— Work item —
Read the data, and whenever a line holds the word "마이스페이스에서", report that line.

— Records for processing —

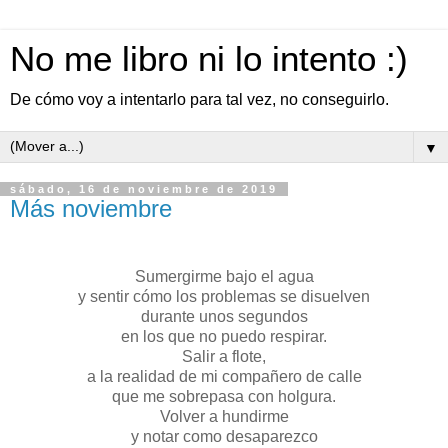
No me libro ni lo intento :)
De cómo voy a intentarlo para tal vez, no conseguirlo.
▼
sábado, 16 de noviembre de 2019
Más noviembre
Sumergirme bajo el agua
y sentir cómo los problemas se disuelven
durante unos segundos
en los que no puedo respirar.
Salir a flote,
a la realidad de mi compañero de calle
que me sobrepasa con holgura.
Volver a hundirme
y notar como desaparezco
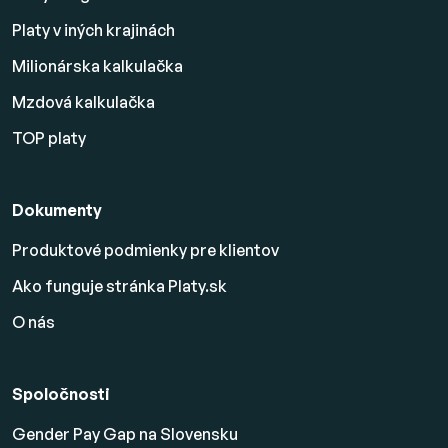
Platy v iných krajinách
Milionárska kalkulačka
Mzdová kalkulačka
TOP platy
Dokumenty
Produktové podmienky pre klientov
Ako funguje stránka Platy.sk
O nás
Spoločnosti
Gender Pay Gap na Slovensku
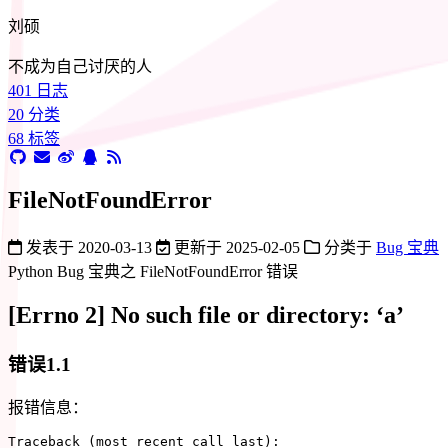
刘硕
不成为自己讨厌的人
401
日志
20
分类
68
标签
FileNotFoundError
发表于
2020-03-13
更新于
2025-02-05
分类于
Bug 宝典
Python Bug 宝典之 FileNotFoundError 错误
[Errno 2] No such file or directory: ‘a’
错误1.1
报错信息：
Traceback 
(
most recent call last
)
:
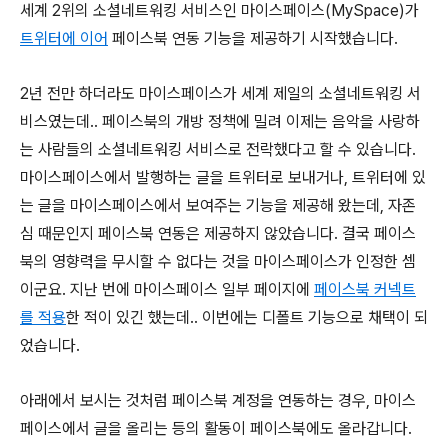
세계 2위의 소셜네트워킹 서비스인 마이스페이스(MySpace)가
트위터에 이어
페이스북 연동 기능을 제공하기 시작했습니다.
2년 전만 하더라도 마이스페이스가 세계 제일의 소셜네트워킹 서
비스였는데.. 페이스북의 개방 정책에 밀려 이제는 음악을 사랑하
는 사람들의 소셜네트워킹 서비스로 전락했다고 할 수 있습니다.
마이스페이스에서 발행하는 글을 트위터로 보내거나, 트위터에 있
는 글을 마이스페이스에서 보여주는 기능을 제공해 왔는데, 자존
심 때문인지 페이스북 연동은 제공하지 않았습니다. 결국 페이스
북의 영향력을 무시할 수 없다는 것을 마이스페이스가 인정한 셈
이군요. 지난 번에 마이스페이스 일부 페이지에
페이스북 커넥트
를 적용
한 적이 있긴 했는데.. 이번에는 디폴트 기능으로 채택이 되
었습니다.
아래에서 보시는 것처럼 페이스북 계정을 연동하는 경우, 마이스
페이스에서 글을 올리는 등의 활동이 페이스북에도 올라갑니다.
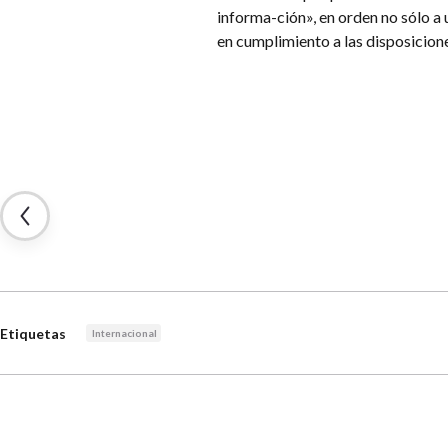
informa-ción», en orden no sólo a 
en cumplimiento a las disposicione
Etiquetas
Internacional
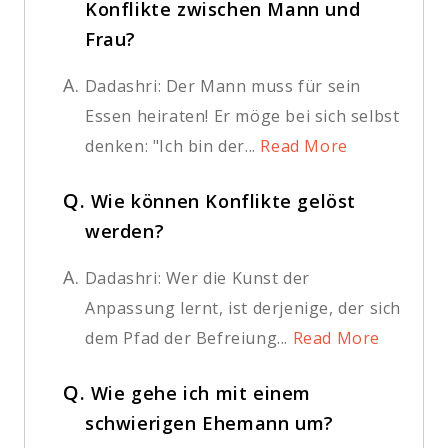
Konflikte zwischen Mann und
Frau?
A.
Dadashri: Der Mann muss für sein
Essen heiraten! Er möge bei sich selbst
denken: "Ich bin der...
Read More
Q.
Wie können Konflikte gelöst
werden?
A.
Dadashri: Wer die Kunst der
Anpassung lernt, ist derjenige, der sich
dem Pfad der Befreiung...
Read More
Q.
Wie gehe ich mit einem
schwierigen Ehemann um?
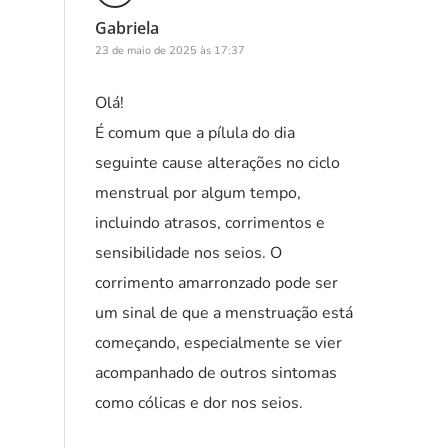
Gabriela
23 de maio de 2025 às 17:37
Olá!
É comum que a pílula do dia
seguinte cause alterações no ciclo
menstrual por algum tempo,
incluindo atrasos, corrimentos e
sensibilidade nos seios. O
corrimento amarronzado pode ser
um sinal de que a menstruação está
começando, especialmente se vier
acompanhado de outros sintomas
como cólicas e dor nos seios.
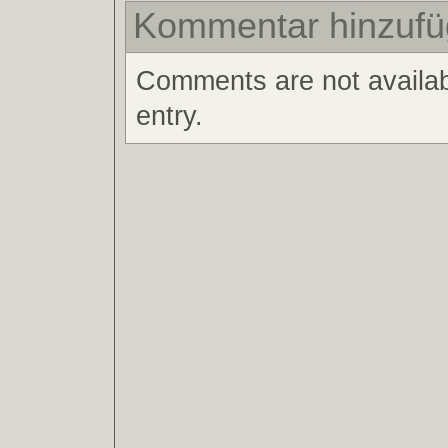
Kommentar hinzuf
Comments are not availabl
entry.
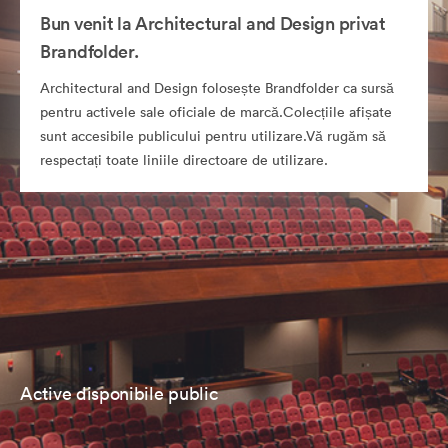
Bun venit la Architectural and Design privat
Brandfolder.
Architectural and Design folosește Brandfolder ca sursă
pentru activele sale oficiale de marcă.Colecțiile afișate
sunt accesibile publicului pentru utilizare.Vă rugăm să
respectați toate liniile directoare de utilizare.
Active disponibile public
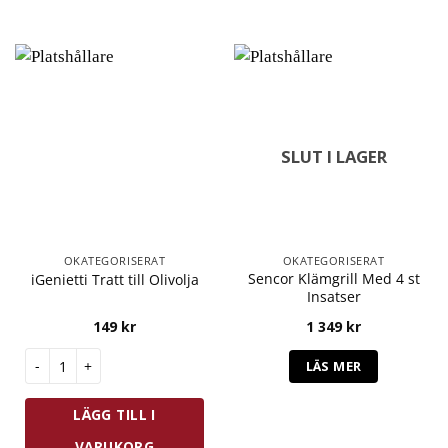
SLUT I LAGER
OKATEGORISERAT
OKATEGORISERAT
Sencor Klämgrill Med 4 st
iGenietti Tratt till Olivolja
Insatser
149
kr
1 349
kr
iGenietti Tratt till Olivolja mängd
LÄS MER
LÄGG TILL I
VARUKORG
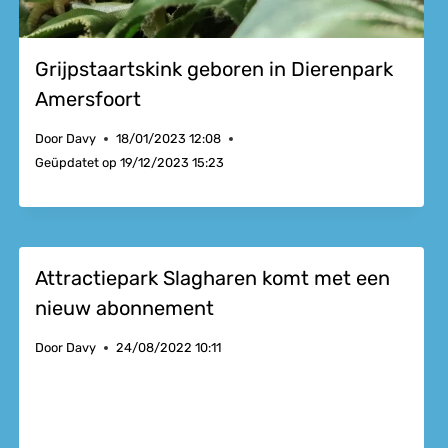
Grijpstaartskink geboren in Dierenpark
Amersfoort
Door
Davy
18/01/2023 12:08
Geüpdatet op
19/12/2023 15:23
Attractiepark Slagharen komt met een
nieuw abonnement
Door
Davy
24/08/2022 10:11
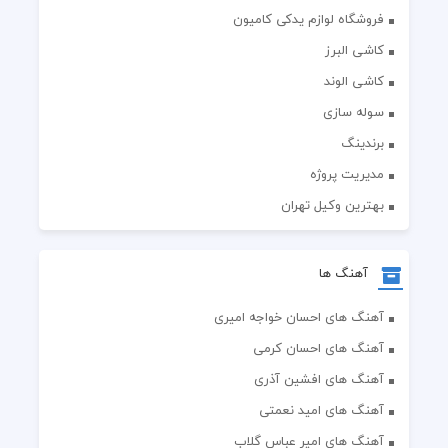
فروشگاه لوازم یدکی کامیون
کاشی البرز
کاشی الوند
سوله سازی
برندینگ
مدیریت پروژه
بهترین وکیل تهران
آهنگ ها
آهنگ های احسان خواجه امیری
آهنگ های احسان کرمی
آهنگ های افشین آذری
آهنگ های امید نعمتی
آهنگ های امیر عباس گلاب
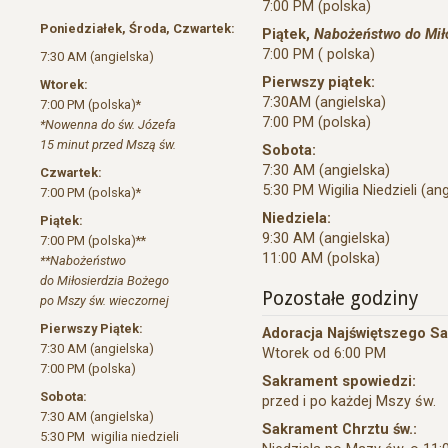
7:00 PM (polska)
Poniedziałek, Środa, Czwartek:
Piątek,
Nabożeństwo do Mił
7:00 PM ( polska)
7:30 AM (angielska)
Pierwszy piątek:
Wtorek:
7:30AM (angielska)
7:00 PM (polska)*
7:00 PM (polska)
*Nowenna do św. Józefa
15 minut przed Mszą św.
Sobota:
7:30 AM (angielska)
Czwartek:
5:30 PM Wigilia Niedzieli (an
7:00 PM (polska)*
Niedziela:
Piątek:
9:30 AM (angielska)
7:00 PM (polska)**
11:00 AM (polska)
**Nabożeństwo
do Miłosierdzia Bożego
Pozostałe godziny
po Mszy św. wieczornej
Pierwszy Piątek:
Adoracja Najświętszego S
7:30 AM (angielska)
Wtorek od 6:00 PM
7:00 PM (polska)
Sakrament spowiedzi:
Sobota:
przed i po każdej Mszy św.
7:30 AM (angielska)
Sakrament Chrztu św.:
5:30 PM wigilia niedzieli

— Written reply —
마이스페이스에서 발행하는 글을 트위터로 보내거나, 트위터에 있
는 글을 마이스페이스에서 보여주는 기능을 제공해 왔는데, 자존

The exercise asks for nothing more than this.